Copy out exactly the lines from the one containing "Собранная при помощи" to the end of the records below, both included, and nothing else.

◆ Saved entries
□ □ □ □ □ □ □

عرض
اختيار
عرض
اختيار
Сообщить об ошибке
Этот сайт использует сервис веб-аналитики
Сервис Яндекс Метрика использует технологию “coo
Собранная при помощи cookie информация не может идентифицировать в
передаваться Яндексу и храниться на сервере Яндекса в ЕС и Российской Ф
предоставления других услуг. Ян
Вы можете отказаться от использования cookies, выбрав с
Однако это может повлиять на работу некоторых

□ □ □ □ □ □ □

◆ Task answer
Собранная при помощи cookie информация не может идентифицировать в
передаваться Яндексу и храниться на сервере Яндекса в ЕС и Российской Ф
предоставления других услуг. Ян
Вы можете отказаться от использования cookies, выбрав с
Однако это может повлиять на работу некоторых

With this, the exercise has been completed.